The children's advocates believed that they could enforce their rights under the Adoption Assistance and Child Welfare Act of 1980, a law intended to protect foster children that establishes requirements that states must meet in order to receive federal funding for child welfare.

But a federal court in Florida refused to try the case based on a number of technicalities. Most critically, the court ruled that the federal law governing adoptions could not be enforced by a lawsuit brought by the children. Even though there was a law that had been created to protect them, they were left without a way to enforce it.

Bonnie L. v.
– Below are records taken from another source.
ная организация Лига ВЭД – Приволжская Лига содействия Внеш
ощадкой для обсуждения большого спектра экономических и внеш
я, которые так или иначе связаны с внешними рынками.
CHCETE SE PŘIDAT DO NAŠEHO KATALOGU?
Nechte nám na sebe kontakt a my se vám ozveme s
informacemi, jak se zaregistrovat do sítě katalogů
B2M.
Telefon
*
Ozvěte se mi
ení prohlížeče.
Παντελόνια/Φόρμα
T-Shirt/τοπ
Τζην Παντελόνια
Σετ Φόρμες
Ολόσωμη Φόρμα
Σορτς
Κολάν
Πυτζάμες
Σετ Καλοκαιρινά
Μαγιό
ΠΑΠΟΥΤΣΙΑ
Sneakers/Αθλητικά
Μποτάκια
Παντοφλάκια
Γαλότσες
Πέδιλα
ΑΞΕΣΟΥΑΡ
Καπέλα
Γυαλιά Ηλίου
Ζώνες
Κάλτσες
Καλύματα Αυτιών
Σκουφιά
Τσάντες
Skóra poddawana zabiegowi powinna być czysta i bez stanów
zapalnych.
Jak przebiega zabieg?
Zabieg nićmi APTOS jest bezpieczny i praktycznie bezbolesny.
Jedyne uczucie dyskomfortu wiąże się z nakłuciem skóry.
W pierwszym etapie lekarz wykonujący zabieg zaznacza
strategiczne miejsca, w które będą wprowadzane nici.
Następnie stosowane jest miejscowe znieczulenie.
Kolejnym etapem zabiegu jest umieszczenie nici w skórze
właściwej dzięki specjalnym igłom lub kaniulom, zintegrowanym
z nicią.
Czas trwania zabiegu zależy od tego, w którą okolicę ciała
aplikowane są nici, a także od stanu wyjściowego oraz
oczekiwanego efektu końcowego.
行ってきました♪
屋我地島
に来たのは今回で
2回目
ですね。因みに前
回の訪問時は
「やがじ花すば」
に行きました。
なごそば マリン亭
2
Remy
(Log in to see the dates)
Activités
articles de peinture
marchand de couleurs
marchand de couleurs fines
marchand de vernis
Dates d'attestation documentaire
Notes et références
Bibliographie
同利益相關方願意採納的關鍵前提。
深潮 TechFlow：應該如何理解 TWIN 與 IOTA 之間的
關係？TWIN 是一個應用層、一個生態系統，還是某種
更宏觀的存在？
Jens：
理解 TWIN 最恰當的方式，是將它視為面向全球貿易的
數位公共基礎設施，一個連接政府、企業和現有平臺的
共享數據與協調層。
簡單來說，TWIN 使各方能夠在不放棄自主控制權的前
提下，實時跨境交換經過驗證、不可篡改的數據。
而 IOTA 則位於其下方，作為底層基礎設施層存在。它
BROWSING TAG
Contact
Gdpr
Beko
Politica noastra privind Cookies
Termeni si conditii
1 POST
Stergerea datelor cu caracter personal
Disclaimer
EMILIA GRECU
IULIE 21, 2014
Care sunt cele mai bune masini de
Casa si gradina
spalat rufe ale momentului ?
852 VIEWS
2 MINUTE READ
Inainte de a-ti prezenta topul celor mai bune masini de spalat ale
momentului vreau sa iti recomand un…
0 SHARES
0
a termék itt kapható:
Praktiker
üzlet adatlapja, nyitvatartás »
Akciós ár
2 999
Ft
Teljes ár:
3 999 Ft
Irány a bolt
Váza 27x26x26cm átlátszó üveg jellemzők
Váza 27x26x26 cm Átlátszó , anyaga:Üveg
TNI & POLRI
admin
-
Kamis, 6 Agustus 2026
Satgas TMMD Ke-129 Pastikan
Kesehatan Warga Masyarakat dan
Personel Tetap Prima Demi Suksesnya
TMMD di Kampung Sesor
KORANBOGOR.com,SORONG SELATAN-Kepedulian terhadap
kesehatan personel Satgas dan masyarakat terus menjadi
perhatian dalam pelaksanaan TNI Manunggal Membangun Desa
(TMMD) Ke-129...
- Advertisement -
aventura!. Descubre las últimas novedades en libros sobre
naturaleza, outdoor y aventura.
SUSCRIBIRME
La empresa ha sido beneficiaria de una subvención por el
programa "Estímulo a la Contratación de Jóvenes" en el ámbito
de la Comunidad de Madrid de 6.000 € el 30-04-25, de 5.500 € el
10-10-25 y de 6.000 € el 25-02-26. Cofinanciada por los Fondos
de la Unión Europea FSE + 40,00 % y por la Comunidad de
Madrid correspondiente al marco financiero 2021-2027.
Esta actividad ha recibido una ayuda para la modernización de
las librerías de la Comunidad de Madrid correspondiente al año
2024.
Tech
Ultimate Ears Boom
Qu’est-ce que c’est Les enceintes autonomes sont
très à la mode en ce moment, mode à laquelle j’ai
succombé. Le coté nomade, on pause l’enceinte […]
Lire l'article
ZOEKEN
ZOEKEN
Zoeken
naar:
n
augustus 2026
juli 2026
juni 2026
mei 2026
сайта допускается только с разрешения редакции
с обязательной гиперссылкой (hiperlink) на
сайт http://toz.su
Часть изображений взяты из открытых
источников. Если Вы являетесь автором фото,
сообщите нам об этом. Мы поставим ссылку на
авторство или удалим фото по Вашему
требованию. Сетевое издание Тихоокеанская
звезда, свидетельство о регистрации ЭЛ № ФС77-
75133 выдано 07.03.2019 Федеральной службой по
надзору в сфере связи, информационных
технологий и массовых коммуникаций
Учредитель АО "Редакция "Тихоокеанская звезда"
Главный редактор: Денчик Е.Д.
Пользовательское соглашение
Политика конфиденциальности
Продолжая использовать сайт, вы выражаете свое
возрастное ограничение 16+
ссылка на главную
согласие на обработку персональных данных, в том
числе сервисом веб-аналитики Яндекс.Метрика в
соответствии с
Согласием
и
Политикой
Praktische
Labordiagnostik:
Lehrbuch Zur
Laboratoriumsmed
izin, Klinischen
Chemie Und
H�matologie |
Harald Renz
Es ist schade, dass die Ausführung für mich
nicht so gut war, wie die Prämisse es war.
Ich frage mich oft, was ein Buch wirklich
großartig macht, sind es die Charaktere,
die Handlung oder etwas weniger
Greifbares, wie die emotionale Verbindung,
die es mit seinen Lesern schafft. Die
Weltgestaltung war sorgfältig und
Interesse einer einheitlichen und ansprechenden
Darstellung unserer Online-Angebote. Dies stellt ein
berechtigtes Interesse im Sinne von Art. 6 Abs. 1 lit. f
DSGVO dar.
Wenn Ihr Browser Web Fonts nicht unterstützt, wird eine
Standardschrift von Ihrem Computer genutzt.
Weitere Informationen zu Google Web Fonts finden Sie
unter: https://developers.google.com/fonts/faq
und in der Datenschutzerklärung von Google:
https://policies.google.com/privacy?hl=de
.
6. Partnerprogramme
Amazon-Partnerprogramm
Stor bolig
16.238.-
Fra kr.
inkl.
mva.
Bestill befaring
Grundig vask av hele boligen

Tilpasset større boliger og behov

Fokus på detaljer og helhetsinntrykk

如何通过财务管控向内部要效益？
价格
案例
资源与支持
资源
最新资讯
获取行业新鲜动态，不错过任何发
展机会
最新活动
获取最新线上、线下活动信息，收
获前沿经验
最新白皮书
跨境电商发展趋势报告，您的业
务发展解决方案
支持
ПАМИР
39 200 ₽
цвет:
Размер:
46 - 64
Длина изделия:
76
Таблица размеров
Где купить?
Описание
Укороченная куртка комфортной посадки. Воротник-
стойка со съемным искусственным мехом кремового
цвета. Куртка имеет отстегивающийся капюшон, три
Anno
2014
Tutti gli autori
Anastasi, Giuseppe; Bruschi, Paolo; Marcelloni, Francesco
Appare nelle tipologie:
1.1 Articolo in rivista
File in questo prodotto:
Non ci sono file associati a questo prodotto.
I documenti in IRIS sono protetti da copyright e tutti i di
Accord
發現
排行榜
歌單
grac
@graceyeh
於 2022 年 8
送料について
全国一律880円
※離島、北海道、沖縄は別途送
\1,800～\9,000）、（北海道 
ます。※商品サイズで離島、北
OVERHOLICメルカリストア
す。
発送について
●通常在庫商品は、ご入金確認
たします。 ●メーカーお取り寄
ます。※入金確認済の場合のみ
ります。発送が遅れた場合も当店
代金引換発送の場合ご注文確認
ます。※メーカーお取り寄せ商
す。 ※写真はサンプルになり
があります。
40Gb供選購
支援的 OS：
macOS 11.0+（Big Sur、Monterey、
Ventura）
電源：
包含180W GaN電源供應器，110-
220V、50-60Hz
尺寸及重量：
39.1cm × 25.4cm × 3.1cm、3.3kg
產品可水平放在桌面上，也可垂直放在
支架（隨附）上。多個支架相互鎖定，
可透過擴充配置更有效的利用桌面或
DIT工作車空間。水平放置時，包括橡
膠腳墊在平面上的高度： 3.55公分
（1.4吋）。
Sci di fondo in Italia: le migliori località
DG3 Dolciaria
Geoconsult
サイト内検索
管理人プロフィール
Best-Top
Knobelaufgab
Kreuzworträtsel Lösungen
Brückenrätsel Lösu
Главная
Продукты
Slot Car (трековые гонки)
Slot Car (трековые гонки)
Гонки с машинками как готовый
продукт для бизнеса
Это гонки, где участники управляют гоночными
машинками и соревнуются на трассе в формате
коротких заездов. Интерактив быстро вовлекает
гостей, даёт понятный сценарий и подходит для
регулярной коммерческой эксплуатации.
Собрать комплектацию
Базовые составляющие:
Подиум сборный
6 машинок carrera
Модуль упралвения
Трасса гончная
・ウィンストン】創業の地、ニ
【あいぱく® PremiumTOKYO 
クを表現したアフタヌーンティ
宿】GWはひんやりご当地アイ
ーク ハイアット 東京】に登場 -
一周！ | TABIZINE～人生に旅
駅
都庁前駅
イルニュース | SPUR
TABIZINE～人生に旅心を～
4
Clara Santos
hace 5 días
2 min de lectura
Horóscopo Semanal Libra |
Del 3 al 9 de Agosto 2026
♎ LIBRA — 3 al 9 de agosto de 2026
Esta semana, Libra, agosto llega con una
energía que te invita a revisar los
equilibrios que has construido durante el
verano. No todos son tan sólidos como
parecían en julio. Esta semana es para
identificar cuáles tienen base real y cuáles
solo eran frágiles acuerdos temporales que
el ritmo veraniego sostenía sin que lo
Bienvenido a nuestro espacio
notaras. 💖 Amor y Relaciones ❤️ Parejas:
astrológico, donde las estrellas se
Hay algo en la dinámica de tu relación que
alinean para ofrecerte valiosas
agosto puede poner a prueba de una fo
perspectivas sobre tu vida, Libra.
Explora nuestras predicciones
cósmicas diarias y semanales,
Bush (2003)



Alida Gebser was thirteen years old when she met Frank Waldrup, who would later be one of her teachers during her first year of high school. In her school district in Lago Vista, Texas, class offerings for the most gifted students had just been cut, so Alida took Mr. Waldrup up on his offer to give her one-on-one lessons, in spite of his occasional illicit commentary. Their tutoring sessions quickly turned into a sexual relationship that lasted a year and a half until the police got involved.

Confused and violated, Alida and her family attempted to hold their school district accountable for Waldrup’s behavior. The case Gebser v. Lago Vista Independent School District was eventually appealed to the Supreme Court, which ruled in 1998 that school districts can be held responsible only if they knew about the sexual harassment and refused to do anything about it. This decision is devastating in that it actually provides less recourse for children to file a complaint about harassment than the average adult employee – even the teachers in Alida’s school have more protection against unwanted advances than their vulnerable and impressionable charges.

Further, the Gebser case has been used as precedent to limit liability for damages for harassment based on race, color, and national origin, making it nearly impossible for victims of harassment to sue under Title IX, Title VI, or other related statutes in order to restore their sense of justice.